在使用本仓库提供的大语言模型之前，请仔细阅读本免责声明。使用该模型即表示你同意以下条款和条件：

偏见与冒犯性内容：该大语言模型基于多种互联网文本数据进行训练，这些数据可能包含有偏见、种族主义、冒犯性或其他不适当的内容。使用此模型即表示你承认并接受生成的内容有时可能存在偏见或产生冒犯性、不适当的内容。本仓库的开发者不支持、认可或推广任何此类内容或观点。
局限性：大语言模型是基于人工智能的工具，并非人类。它可能会产生错误、无意义或不相关的回复。用户有责任批判性地评估生成的内容，并自行决定是否使用。
风险自负：使用此大语言模型的用户必须对使用该工具可能产生的任何后果承担全部责任。本仓库的开发者和贡献者对因使用或滥用所提供的模型而导致的任何损害、损失或伤害不承担任何责任。

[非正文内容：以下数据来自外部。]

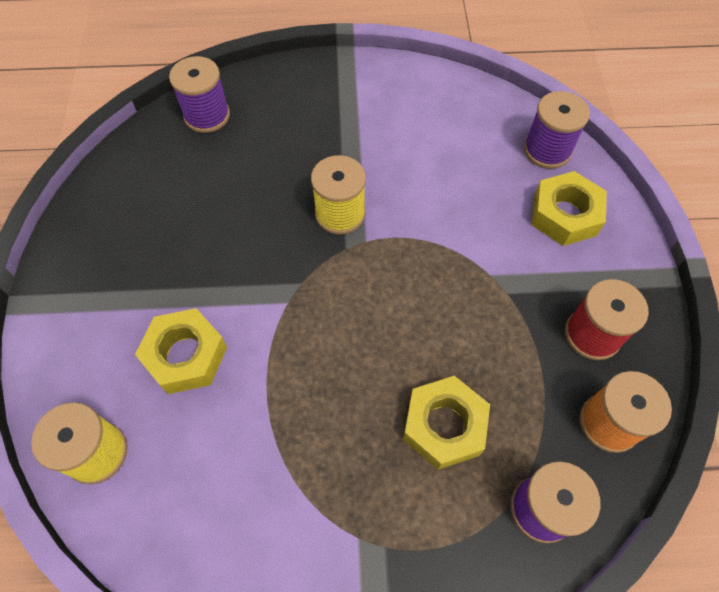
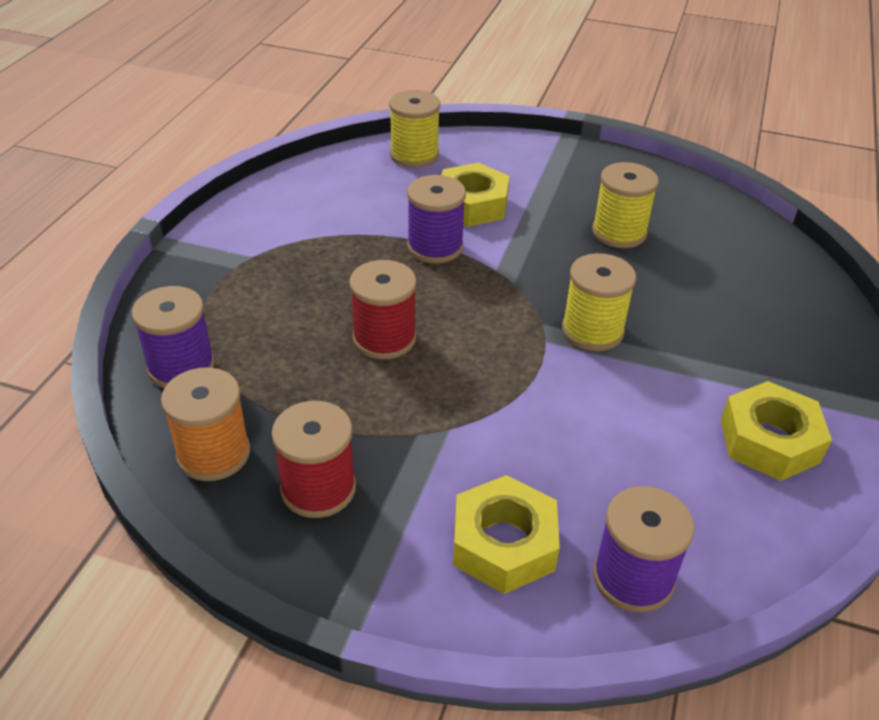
camera: 110 degrees right, 20 degrees down
(194, 223) = (619, 233): none -> yellow spool
(207, 116) = (775, 267): purple spool -> purple spool (435, 247)
(420, 355) = (384, 338): none -> red spool
(444, 426) = (303, 331): yellow nut -> yellow nut (769, 441)

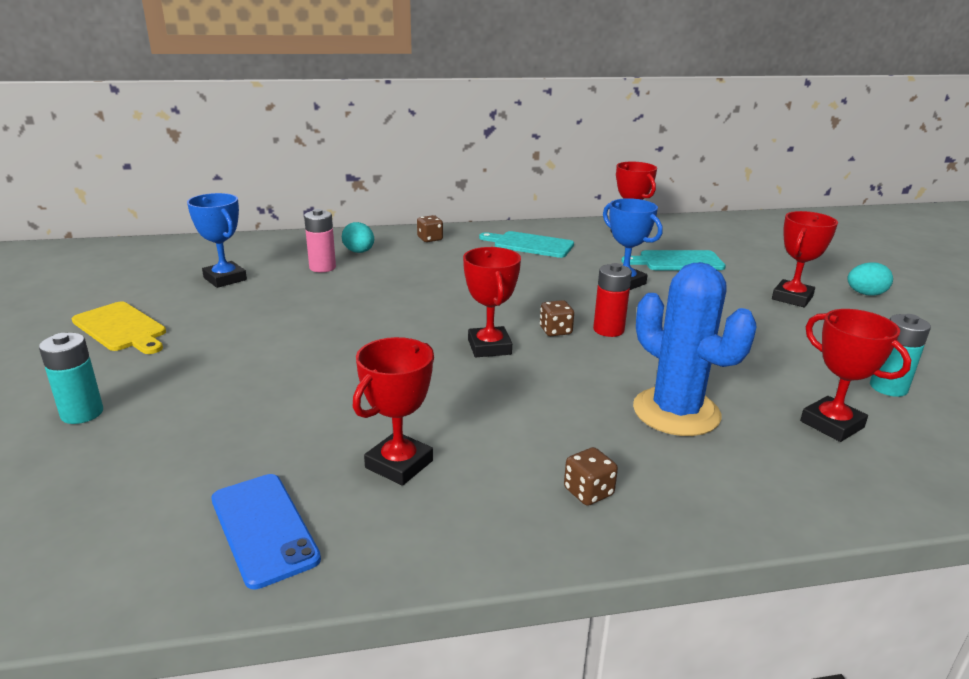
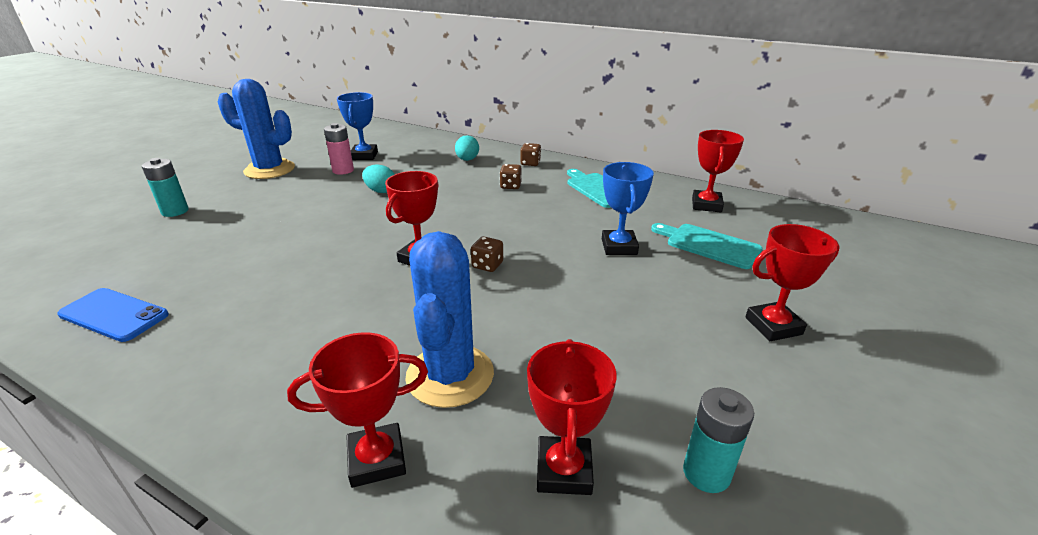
camera: 40 degrees right, 5 degrees up
(121, 328) = (269, 170): yellow cutting board -> blue cactus
(264, 528) = (114, 315): blue phone -> blue phone turned 75 degrees counterclockwise
(322, 267) = (427, 164): pink battery -> pink battery (343, 170)
(399, 464) = (228, 313): red trophy -> red trophy (377, 459)
(588, 492) = (277, 399): brown dice -> brown dice (510, 186)
(608, 330) = (529, 281): red battery -> none
(865, 294) = (886, 360): turquoise egg -> turquoise egg (381, 191)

道德考量：鼓励用户负责任且符合道德地使用该大语言模型。使用此模型即表示你同意不将其用于宣扬仇恨言论、歧视、骚扰或任何非法或有害活动的目的。
问题反馈：如果你遇到大语言模型生成的任何有偏见、冒犯性或其他不适当的内容，请通过提供的渠道向仓库维护者报告。你的反馈将有助于改进模型并减少潜在问题。
免责声明的变更：本仓库的开发者保留在任何时候修改或更新本免责声明的权利，无需事先通知。用户有责任定期查看免责声明，以了解任何变更。

使用本仓库提供的大语言模型即表示你同意接受并遵守本免责声明中规定的条款和条件。如果你不同意本免责声明的任何部分，则不应使用该模型及其生成的任何内容。